* Work order
Could you reproduce all of the following entries exactly?

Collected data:
• • •

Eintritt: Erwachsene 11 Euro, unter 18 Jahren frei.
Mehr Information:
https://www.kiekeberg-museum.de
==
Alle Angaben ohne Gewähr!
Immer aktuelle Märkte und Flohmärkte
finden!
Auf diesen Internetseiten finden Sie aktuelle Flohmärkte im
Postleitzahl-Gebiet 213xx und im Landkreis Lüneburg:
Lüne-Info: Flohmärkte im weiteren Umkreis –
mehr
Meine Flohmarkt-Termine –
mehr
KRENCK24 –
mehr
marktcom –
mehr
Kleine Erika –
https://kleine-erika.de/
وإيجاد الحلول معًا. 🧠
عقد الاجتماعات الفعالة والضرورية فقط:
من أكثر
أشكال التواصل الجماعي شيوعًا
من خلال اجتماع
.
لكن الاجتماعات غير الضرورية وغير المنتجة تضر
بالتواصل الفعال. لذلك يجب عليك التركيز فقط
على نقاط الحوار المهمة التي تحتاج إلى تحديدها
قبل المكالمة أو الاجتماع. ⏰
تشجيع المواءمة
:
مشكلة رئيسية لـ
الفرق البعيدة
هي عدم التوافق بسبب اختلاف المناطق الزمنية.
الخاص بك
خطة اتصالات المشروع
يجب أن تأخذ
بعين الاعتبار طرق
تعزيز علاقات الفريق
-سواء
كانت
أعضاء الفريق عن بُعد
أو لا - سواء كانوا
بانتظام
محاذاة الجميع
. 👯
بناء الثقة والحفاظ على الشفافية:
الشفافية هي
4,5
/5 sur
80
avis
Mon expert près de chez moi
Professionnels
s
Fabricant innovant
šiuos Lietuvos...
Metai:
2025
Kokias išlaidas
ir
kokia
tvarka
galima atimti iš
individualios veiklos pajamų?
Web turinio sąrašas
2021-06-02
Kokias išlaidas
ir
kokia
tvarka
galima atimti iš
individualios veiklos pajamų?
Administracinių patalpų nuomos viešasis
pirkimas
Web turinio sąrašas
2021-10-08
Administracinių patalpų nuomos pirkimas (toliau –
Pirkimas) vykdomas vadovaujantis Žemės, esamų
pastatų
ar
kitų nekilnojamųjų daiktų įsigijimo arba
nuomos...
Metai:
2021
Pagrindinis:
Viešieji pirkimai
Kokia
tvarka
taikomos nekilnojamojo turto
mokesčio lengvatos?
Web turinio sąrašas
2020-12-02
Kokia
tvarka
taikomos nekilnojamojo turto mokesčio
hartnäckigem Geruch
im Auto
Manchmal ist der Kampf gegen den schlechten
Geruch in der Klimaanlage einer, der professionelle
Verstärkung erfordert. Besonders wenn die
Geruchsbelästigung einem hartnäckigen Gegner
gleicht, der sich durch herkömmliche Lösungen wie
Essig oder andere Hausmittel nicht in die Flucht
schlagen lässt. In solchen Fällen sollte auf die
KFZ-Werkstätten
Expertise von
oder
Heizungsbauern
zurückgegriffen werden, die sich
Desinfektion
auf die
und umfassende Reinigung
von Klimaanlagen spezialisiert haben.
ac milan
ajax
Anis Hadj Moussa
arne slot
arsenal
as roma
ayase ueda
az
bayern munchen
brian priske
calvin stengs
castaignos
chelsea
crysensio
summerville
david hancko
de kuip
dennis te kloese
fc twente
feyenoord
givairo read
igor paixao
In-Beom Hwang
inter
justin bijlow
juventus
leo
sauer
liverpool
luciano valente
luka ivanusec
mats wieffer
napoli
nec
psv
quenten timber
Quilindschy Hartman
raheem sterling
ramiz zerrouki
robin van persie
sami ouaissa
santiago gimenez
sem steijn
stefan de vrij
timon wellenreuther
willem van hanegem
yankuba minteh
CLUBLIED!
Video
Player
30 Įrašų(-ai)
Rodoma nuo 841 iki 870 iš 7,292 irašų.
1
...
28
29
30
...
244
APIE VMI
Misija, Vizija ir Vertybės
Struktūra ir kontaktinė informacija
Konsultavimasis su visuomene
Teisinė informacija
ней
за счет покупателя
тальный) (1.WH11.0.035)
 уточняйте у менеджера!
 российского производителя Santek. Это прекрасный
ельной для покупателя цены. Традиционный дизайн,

• • •

* Solution for this problem
Eintritt: Erwachsene 11 Euro, unter 18 Jahren frei.
Mehr Information:
https://www.kiekeberg-museum.de
==
Alle Angaben ohne Gewähr!
Immer aktuelle Märkte und Flohmärkte
finden!
Auf diesen Internetseiten finden Sie aktuelle Flohmärkte im
Postleitzahl-Gebiet 213xx und im Landkreis Lüneburg:
Lüne-Info: Flohmärkte im weiteren Umkreis –
mehr
Meine Flohmarkt-Termine –
mehr
KRENCK24 –
mehr
marktcom –
mehr
Kleine Erika –
https://kleine-erika.de/
وإيجاد الحلول معًا. 🧠
عقد الاجتماعات الفعالة والضرورية فقط:
من أكثر
أشكال التواصل الجماعي شيوعًا
من خلال اجتماع
.
لكن الاجتماعات غير الضرورية وغير المنتجة تضر
بالتواصل الفعال. لذلك يجب عليك التركيز فقط
على نقاط الحوار المهمة التي تحتاج إلى تحديدها
قبل المكالمة أو الاجتماع. ⏰
تشجيع المواءمة
:
مشكلة رئيسية لـ
الفرق البعيدة
هي عدم التوافق بسبب اختلاف المناطق الزمنية.
الخاص بك
خطة اتصالات المشروع
يجب أن تأخذ
بعين الاعتبار طرق
تعزيز علاقات الفريق
-سواء
كانت
أعضاء الفريق عن بُعد
أو لا - سواء كانوا
بانتظام
محاذاة الجميع
. 👯
بناء الثقة والحفاظ على الشفافية:
الشفافية هي
4,5
/5 sur
80
avis
Mon expert près de chez moi
Professionnels
s
Fabricant innovant
šiuos Lietuvos...
Metai:
2025
Kokias išlaidas
ir
kokia
tvarka
galima atimti iš
individualios veiklos pajamų?
Web turinio sąrašas
2021-06-02
Kokias išlaidas
ir
kokia
tvarka
galima atimti iš
individualios veiklos pajamų?
Administracinių patalpų nuomos viešasis
pirkimas
Web turinio sąrašas
2021-10-08
Administracinių patalpų nuomos pirkimas (toliau –
Pirkimas) vykdomas vadovaujantis Žemės, esamų
pastatų
ar
kitų nekilnojamųjų daiktų įsigijimo arba
nuomos...
Metai:
2021
Pagrindinis:
Viešieji pirkimai
Kokia
tvarka
taikomos nekilnojamojo turto
mokesčio lengvatos?
Web turinio sąrašas
2020-12-02
Kokia
tvarka
taikomos nekilnojamojo turto mokesčio
hartnäckigem Geruch
im Auto
Manchmal ist der Kampf gegen den schlechten
Geruch in der Klimaanlage einer, der professionelle
Verstärkung erfordert. Besonders wenn die
Geruchsbelästigung einem hartnäckigen Gegner
gleicht, der sich durch herkömmliche Lösungen wie
Essig oder andere Hausmittel nicht in die Flucht
schlagen lässt. In solchen Fällen sollte auf die
KFZ-Werkstätten
Expertise von
oder
Heizungsbauern
zurückgegriffen werden, die sich
Desinfektion
auf die
und umfassende Reinigung
von Klimaanlagen spezialisiert haben.
ac milan
ajax
Anis Hadj Moussa
arne slot
arsenal
as roma
ayase ueda
az
bayern munchen
brian priske
calvin stengs
castaignos
chelsea
crysensio
summerville
david hancko
de kuip
dennis te kloese
fc twente
feyenoord
givairo read
igor paixao
In-Beom Hwang
inter
justin bijlow
juventus
leo
sauer
liverpool
luciano valente
luka ivanusec
mats wieffer
napoli
nec
psv
quenten timber
Quilindschy Hartman
raheem sterling
ramiz zerrouki
robin van persie
sami ouaissa
santiago gimenez
sem steijn
stefan de vrij
timon wellenreuther
willem van hanegem
yankuba minteh
CLUBLIED!
Video
Player
30 Įrašų(-ai)
Rodoma nuo 841 iki 870 iš 7,292 irašų.
1
...
28
29
30
...
244
APIE VMI
Misija, Vizija ir Vertybės
Struktūra ir kontaktinė informacija
Konsultavimasis su visuomene
Teisinė informacija
ней
за счет покупателя
тальный) (1.WH11.0.035)
 уточняйте у менеджера!
 российского производителя Santek. Это прекрасный
ельной для покупателя цены. Традиционный дизайн,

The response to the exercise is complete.